Bernie lacks basic business knowledge in his mindless quest for $15 per hr. min wage

6/5/19
from The Gray Area:
6/5/19:

Bernie Sanders showed up at the Walmart annual stockholders meeting today demanding the company pay a living wage of $15/hour. His reasoning was because "Walmart can afford it".

To a Democrat Socialist, that is all that matters. A cursory top line view that says if profits are high, pay higher wages. But, basic business knowledge tells you, that you don't pay all profits from 1 year in new recurring wages. That kills profitability and jobs.

Sanders has no idea about that economic fact. Why? Here is his business background according to Wikipedia:

Professional history. After graduating from college, Sanders returned to New York City, where he initially worked at a variety of jobs, including Head Start teacher, psychiatric aide, and carpenter. In 1968, Sanders moved to Vermont because he had been "captivated by rural life." After his arrival there he worked as a carpenter, filmmaker, and writer who created and sold "radical film strips" and other educational materials to schools. He also wrote several articles for the alternative publication The Vermont Freeman...

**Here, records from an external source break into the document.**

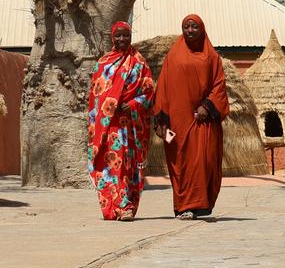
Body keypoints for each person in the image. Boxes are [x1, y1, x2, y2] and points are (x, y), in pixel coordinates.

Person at [153, 14, 229, 219]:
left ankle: (199, 205)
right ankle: (183, 206)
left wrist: (207, 106)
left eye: (194, 27)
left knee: (203, 162)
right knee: (180, 164)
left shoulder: (212, 57)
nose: (190, 31)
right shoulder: (173, 56)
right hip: (177, 123)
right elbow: (162, 88)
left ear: (202, 29)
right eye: (186, 27)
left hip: (202, 121)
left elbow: (219, 86)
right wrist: (161, 121)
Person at [86, 20, 155, 221]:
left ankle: (127, 206)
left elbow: (149, 92)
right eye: (118, 35)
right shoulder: (103, 63)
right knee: (110, 165)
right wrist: (108, 111)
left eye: (126, 35)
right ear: (112, 37)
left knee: (126, 165)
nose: (122, 39)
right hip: (108, 127)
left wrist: (132, 105)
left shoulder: (139, 62)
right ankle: (115, 206)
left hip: (130, 126)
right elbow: (96, 97)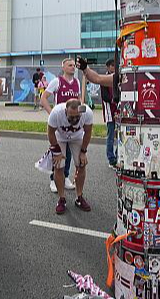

So Bernie has absolutely no practical experience or idea what he is talking about. Surprise, surprise. Here is an article this week about what indiscriminately raising the minimum wage in New York City has done to the restaurant and hospitality sector there:

Minimum wage hike leaves bad taste for NYC’s hospitality sector. New York’s restaurant and hospitality sector is preparing for another round of layoffs after suffering the steepest job losses over the last decade. Surging costs are squeezing profit margins faster than barkeeps can pull pints. And nervous owners fear the latest high-profile push by Rep. Alexandria Ocasio-Cortez (D-NY) to raise the minimum wage for tipped employees will, if enacted, trigger more industry layoffs even as businesses introduce labor-saving technology and streamline their services. Following are two WSJ articles in the past few years addressing the business realities of indiscriminately raising the minimum wage: Minimum Wage Reality Check. The city of Baltimore hasn’t had much good luck of late, but maybe it has found some in a mayor willing to break with progressive theology by vetoing a minimum-wage hike. Mayor Catherine Pugh, a Democrat, has rejected a bill that would raise the city’s minimum wage to $15 an hour by 2022. She did so even though she had campaigned in favor of raising the minimum wage, which shows that economic reality can be a powerful educator. She explained her change of heart by noting that raising the rate above the $8.75 an hour minimum that prevails in the rest of Maryland would send jobs and tax revenue out of Baltimore to surrounding counties. The increase would also have raised the city’s payroll costs by $116 million over the next four years when she’s already coping with a deficit of $130 million in the education budget. Her logic is hard to dispute, though progressives are trying. The Evidence Is Piling Up That Higher Minimum Wages Kill Jobs. The movement to raise the federal minimum wage has become ever more ambitious. In 2013 proponents deemed $9 an hour acceptable; today the demand is for $15. Economists point to a crucial question: Will a higher minimum wage reduce the number of jobs for the country’s least skilled workers? President Obama says “there is no solid evidence that a higher minimum wage costs jobs.” On the contrary, a full and fair reading of the evidence shows the opposite. Raising the minimum wage will cost jobs, particularly those held by the least-skilled. Paying a living wage is a good thing. Paying $15 per hour for a person to take 3 hours making a $6 hat, (do they math) is not a good basic business strategy. Welcome to Business 101 Bernie.